## [Exercise prompt]
In the listing below, find each line with the string "informático" and report it.

'''

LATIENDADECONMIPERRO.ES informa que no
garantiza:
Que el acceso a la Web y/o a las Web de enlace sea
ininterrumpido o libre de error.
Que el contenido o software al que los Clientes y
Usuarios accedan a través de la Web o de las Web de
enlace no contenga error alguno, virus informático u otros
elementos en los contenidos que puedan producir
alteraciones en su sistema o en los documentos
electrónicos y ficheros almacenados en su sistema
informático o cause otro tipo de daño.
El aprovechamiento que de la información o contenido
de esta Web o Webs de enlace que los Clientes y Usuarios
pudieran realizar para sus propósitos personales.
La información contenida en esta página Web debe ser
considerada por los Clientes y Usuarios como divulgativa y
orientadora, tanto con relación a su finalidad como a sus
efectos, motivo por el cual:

'''

## [Completed task]
enlace no contenga error alguno, virus informático u otros
informático o cause otro tipo de daño.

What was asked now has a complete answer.